[Stated problem 1] Select every line in the entries that contains the string "date", treating uppercase and lowercase letters as different.

Immediately after using this meaningful illustration of our present privileges as New Creatures, Paul adds, “We must all appear before the judgment seat of Christ; that every one may receive the things done in his body.” (vs. 10) This is a reference to our present trial period while in the flesh. It is what we do, and our faithfulness, while still in the fleshly “body” that will determine our fitness for our home in heaven. This is a practical test to which the Lord is putting us. If we are genuinely longing to be actually with him in heavenly glory, where we will experience fullness of joy throughout eternity, it will be natural to seek every possible opportunity we can to be near him now.

By using this as a guide, we can in large measure determine for ourselves how sincerely we are longing to be in the actual presence of God. If we are content now to be “at home in the body” (vs. 6), and do not experience a sense of great loss when we are not by faith “present with the Lord,” it might well indicate that we are not earnestly setting our affections on things above.


If we prove faithful, and in the first resurrection are exalted to heavenly glory, it will mean being ushered into the actual presence of our Heavenly Father and his son Christ Jesus, our Head. There we will see Paul, John, Peter, James, Jude—in fact, all the apostles, face to face. We will also be united with all our faithful brethren who have lived throughout the age in a reunion indescribable by words.

There, too, we will meet the holy angels, and become acquainted with those who were our “ministering spirits” while we walked in the narrow way. (Heb. 1:14) What a joy that will be, and how wonderful it will be to learn of the many times they miraculously protected us from harm as New Creatures, keeping us from falling.

From beyond the veil we will also have contact with the Ancient Worthies, who will then be “princes in all the earth.” (Ps. 45:16) They will be human beings, while the church will be on the divine plane. Nevertheless, the faithful overcomers who make up the bride of Christ in glory will have full knowledge of the Ancient Worthies, and will be directing their ministry.

Paul says that we will join “the general assembly and church of the firstborn.” (Heb. 12:23) Indeed, in this same context, he mentions all those with whom it will be our privilege to be associated, saying that we are “come unto” or, in a better translation, “approaching unto” them. We are approaching unto “mount Sion,” he says, “and unto the city of the living God, the heavenly Jerusalem, and to an innumerable company of angels, To the general assembly and church of the firstborn, which are written in heaven, and to God the Judge of all, and to the spirits of just men made perfect [the Ancient Worthies], And to Jesus the mediator of the new covenant.”—Heb. 12:22-24

Let us remember the “down payment” which is ours to enjoy even now. We earnestly look forward to cooperation with Abraham, Moses, David, and with all the prophets, in the work of the kingdom. We anticipate the joy of meeting Jesus, the apostles, and other faithful ones portrayed in the New Testament. Even now we can meet them in God’s Holy Word, for it is through the Scriptures that the Spirit gives us the earnest of our future inheritance. The Bible is a place where we can gather, as it were, with not only the Lord, but his faithful servants of both the Old and New Testaments. Every hour we spend in its pages, in addition to learning the Truth, we can be enjoying the inspirational company of those faithful patriarchs, prophets, and apostles, as well as Jesus himself and our guardian angels.

[Stated problem 2] Condense the paragraph of the passage above that begins "From beyond the veil" into a short bulleted list that keeps its main facts.

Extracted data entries
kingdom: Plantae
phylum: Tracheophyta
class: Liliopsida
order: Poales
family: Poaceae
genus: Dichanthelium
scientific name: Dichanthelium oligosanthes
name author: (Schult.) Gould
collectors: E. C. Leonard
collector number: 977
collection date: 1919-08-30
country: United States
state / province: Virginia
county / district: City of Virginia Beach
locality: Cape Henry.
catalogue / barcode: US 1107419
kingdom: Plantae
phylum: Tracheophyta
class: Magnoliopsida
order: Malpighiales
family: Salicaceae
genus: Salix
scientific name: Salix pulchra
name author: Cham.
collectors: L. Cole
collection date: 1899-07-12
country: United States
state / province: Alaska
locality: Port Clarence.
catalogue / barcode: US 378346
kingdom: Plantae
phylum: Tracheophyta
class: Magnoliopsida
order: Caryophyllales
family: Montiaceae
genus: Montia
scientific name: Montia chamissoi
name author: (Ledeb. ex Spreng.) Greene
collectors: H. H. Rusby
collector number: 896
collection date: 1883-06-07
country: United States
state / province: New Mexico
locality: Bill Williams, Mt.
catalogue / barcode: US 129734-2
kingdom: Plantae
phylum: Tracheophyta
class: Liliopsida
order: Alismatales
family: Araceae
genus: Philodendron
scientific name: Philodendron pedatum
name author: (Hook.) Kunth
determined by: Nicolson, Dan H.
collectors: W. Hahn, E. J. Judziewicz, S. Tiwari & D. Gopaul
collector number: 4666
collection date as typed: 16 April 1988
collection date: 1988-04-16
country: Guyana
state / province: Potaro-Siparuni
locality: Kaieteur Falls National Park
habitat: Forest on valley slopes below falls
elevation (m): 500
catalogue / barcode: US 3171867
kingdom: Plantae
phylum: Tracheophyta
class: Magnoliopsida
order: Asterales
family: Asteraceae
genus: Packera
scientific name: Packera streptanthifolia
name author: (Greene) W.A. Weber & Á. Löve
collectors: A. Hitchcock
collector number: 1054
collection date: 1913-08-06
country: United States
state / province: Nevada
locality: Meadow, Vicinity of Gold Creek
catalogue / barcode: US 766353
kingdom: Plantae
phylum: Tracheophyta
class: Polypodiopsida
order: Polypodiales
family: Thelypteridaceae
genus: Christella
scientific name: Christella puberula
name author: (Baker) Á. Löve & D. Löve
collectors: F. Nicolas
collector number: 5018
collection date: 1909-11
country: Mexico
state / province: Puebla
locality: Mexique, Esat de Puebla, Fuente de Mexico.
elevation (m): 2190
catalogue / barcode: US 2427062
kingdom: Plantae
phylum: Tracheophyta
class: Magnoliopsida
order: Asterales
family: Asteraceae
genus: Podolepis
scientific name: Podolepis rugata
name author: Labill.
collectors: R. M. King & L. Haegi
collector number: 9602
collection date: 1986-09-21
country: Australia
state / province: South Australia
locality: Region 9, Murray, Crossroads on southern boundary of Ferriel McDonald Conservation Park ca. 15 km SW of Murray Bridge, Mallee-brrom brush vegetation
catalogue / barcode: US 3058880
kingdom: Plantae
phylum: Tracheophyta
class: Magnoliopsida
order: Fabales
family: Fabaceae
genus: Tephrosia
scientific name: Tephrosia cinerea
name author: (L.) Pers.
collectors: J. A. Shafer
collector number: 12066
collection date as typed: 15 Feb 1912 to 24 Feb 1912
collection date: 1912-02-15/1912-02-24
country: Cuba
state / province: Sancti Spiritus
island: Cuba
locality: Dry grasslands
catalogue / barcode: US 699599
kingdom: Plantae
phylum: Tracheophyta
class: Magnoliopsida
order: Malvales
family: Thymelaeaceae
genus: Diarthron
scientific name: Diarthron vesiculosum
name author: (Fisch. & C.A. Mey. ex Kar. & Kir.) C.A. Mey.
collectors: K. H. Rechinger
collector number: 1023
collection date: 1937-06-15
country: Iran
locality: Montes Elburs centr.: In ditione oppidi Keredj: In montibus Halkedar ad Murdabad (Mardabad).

[Written response 1]
collection date: 1919-08-30
collection date: 1899-07-12
collection date: 1883-06-07
collection date as typed: 16 April 1988
collection date: 1988-04-16
collection date: 1913-08-06
collection date: 1909-11
collection date: 1986-09-21
collection date as typed: 15 Feb 1912 to 24 Feb 1912
collection date: 1912-02-15/1912-02-24
collection date: 1937-06-15

[Written response 2]
- From beyond the veil, the church will have contact with the Ancient Worthies, who will then be "princes in all the earth" (Ps. 45:16).
- The Ancient Worthies will be human beings, while the church will be on the divine plane.
- The faithful overcomers who form the bride of Christ in glory will have full knowledge of the Ancient Worthies and will direct their ministry.